さよならの魔法
生憎の雨。
外に出ることは叶わず、教室に閉じ込められる生徒。
湿っぽい教室にひしめき合うのは、2年1組の生徒だ。
出席番号順に並んで座るクラスメイト達が、若くて綺麗だと評判の美術の先生の声に聞き入る。
実年齢よりもずっと若く見える先生は、私達にこう告げた。
「先週、外に出てスケッチしてもらった風景画があるわよね?今日は、その絵に色を塗って絵を仕上げて下さい。」
先生の言葉に、ふと記憶を巡らせる。
先週の同じ時間。
校庭に出て、みんなでスケッチをした。
そう。
先週はまだ梅雨入りする前で、今日みたいにずっと雨が降っているということもなくて。
やたらと広い敷地の校庭に、みんなが散らばって思い思いの絵を描いたのだ。
ここは、テレビの中みたいな都会なんかじゃない。
山ばっかりの田舎。
灰色の校舎の他には、民家くらいしかない。
遮る物のない、雄大な景色。
わざわざ、出かける必要はないのだ。
外に出るだけで、素晴らしい風景に出会える場所。
それが、私の生まれた町。
記憶のままの絵が、今、目の前にある。
遠く見える山。
青い空。
続いていく、山の稜線。
「………。
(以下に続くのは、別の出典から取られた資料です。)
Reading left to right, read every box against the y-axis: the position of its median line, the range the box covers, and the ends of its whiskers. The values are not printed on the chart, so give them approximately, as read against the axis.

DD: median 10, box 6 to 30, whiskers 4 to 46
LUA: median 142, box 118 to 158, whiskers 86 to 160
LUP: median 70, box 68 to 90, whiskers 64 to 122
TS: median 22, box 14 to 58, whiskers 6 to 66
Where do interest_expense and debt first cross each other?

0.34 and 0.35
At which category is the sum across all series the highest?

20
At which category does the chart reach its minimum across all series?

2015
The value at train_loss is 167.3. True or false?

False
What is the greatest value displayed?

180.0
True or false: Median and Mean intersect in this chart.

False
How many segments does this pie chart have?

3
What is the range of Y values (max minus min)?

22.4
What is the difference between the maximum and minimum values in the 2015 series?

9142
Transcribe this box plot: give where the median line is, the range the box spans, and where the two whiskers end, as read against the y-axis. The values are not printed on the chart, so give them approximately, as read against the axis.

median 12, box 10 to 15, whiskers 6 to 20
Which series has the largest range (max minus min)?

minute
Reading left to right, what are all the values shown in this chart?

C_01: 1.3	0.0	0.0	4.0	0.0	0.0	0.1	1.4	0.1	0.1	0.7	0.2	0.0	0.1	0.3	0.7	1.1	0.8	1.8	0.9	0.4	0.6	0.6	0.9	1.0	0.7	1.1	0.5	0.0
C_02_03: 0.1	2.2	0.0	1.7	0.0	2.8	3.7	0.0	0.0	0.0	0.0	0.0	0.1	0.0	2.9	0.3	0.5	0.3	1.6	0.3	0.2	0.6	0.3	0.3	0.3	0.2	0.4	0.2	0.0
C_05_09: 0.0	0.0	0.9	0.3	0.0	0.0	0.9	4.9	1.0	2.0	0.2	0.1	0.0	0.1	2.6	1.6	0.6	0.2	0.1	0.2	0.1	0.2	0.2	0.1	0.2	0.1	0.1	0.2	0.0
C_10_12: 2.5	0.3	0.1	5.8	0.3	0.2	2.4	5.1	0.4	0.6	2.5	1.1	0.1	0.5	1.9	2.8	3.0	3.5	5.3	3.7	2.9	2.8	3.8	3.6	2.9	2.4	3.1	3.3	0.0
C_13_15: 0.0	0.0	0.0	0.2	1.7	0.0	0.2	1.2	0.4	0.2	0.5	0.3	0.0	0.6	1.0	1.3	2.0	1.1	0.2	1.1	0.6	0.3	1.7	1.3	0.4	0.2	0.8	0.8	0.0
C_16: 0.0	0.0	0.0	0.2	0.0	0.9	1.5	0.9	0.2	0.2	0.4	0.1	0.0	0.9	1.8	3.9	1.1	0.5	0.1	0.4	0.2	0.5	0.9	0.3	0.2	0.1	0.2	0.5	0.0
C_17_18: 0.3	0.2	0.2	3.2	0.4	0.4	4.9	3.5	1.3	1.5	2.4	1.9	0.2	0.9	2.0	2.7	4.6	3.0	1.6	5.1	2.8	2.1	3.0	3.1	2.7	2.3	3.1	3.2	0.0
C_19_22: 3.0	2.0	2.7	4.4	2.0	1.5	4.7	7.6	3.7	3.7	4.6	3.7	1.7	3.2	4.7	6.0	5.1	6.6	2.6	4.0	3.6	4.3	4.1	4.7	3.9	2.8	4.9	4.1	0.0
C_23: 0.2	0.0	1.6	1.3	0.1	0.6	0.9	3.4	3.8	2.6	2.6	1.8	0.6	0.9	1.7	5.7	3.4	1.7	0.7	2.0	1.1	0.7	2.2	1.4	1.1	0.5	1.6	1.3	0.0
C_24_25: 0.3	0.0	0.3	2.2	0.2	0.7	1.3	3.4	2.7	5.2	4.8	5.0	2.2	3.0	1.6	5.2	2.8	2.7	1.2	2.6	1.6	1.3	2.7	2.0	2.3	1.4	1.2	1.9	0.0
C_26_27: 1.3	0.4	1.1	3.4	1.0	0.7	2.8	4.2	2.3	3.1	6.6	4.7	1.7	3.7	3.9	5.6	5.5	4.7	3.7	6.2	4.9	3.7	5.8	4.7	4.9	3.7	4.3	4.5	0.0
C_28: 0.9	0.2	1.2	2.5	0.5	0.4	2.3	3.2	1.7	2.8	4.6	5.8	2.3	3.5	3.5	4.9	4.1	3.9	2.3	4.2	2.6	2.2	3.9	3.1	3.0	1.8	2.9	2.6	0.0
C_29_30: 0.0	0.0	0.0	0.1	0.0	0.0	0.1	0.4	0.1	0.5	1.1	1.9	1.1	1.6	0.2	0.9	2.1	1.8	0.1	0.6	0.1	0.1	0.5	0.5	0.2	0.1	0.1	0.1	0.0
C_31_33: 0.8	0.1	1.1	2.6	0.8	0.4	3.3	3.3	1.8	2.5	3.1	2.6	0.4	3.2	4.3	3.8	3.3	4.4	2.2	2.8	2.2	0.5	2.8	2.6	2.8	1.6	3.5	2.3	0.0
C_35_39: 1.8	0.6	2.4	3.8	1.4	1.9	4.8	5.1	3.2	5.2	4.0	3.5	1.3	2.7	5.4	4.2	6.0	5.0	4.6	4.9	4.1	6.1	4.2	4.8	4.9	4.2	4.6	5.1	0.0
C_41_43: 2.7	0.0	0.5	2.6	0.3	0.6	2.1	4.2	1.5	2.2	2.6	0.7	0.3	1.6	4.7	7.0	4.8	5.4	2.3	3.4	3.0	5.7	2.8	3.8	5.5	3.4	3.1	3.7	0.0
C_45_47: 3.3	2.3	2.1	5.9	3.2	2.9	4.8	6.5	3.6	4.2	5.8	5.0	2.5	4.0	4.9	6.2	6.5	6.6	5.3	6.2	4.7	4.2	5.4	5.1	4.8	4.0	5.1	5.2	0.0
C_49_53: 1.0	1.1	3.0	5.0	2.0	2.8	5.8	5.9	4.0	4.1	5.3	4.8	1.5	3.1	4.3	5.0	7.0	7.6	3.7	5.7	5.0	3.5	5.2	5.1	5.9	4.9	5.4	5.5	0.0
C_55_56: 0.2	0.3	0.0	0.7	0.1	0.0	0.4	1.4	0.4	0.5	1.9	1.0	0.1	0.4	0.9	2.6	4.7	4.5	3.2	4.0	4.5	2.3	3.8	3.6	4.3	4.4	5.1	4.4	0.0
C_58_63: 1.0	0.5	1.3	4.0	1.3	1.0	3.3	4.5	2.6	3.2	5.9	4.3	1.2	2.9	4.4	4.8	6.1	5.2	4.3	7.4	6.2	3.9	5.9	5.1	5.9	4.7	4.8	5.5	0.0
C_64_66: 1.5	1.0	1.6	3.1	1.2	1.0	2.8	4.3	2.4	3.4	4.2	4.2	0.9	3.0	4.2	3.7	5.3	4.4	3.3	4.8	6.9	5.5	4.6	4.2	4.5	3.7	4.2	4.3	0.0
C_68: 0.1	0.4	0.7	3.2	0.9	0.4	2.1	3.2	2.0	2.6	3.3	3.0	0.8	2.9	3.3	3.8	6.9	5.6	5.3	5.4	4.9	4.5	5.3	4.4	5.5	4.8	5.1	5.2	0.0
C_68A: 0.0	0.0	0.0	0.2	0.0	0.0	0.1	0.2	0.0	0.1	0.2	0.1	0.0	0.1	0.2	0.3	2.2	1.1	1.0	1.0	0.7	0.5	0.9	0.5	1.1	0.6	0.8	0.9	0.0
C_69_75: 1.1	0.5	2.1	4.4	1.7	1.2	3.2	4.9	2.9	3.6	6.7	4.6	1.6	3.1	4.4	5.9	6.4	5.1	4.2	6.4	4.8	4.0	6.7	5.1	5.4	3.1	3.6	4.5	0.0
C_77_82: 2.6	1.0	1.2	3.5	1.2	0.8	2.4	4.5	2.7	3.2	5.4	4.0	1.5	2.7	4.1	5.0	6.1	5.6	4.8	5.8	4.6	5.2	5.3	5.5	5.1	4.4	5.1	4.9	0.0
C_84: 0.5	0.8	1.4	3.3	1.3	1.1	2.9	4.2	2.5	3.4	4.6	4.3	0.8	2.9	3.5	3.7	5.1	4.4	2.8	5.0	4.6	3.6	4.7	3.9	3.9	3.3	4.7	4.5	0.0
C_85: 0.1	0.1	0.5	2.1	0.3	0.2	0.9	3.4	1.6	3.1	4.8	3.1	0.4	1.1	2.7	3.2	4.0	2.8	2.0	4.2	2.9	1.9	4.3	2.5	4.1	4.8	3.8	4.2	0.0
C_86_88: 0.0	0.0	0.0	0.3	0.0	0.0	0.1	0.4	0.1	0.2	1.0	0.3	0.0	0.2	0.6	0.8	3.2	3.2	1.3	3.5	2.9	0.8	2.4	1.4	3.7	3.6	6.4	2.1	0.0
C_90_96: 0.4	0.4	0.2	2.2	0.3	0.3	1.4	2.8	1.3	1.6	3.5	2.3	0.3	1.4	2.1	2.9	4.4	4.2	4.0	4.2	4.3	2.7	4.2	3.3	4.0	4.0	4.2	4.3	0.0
」
本当は、実物を見て描くのがいい。
本物を目の前で見て、同じ色を塗る。
色を重ねて、より本物に近付けていく。
しかし、この雨では、それが出来ないのが悔しい。
絵を見ているうちに、周りの人間が動き出す。
筆を動かし、パレットには色が溢れる。
私も慌てて、絵の具のチューブを手に取った。
授業とは、基本的に静かなものだ。
紙をめくる音。
鉛筆の音。
それくらいしか聞こえないのが普通なのだけど、美術と体育の授業だけはそういう訳でもない。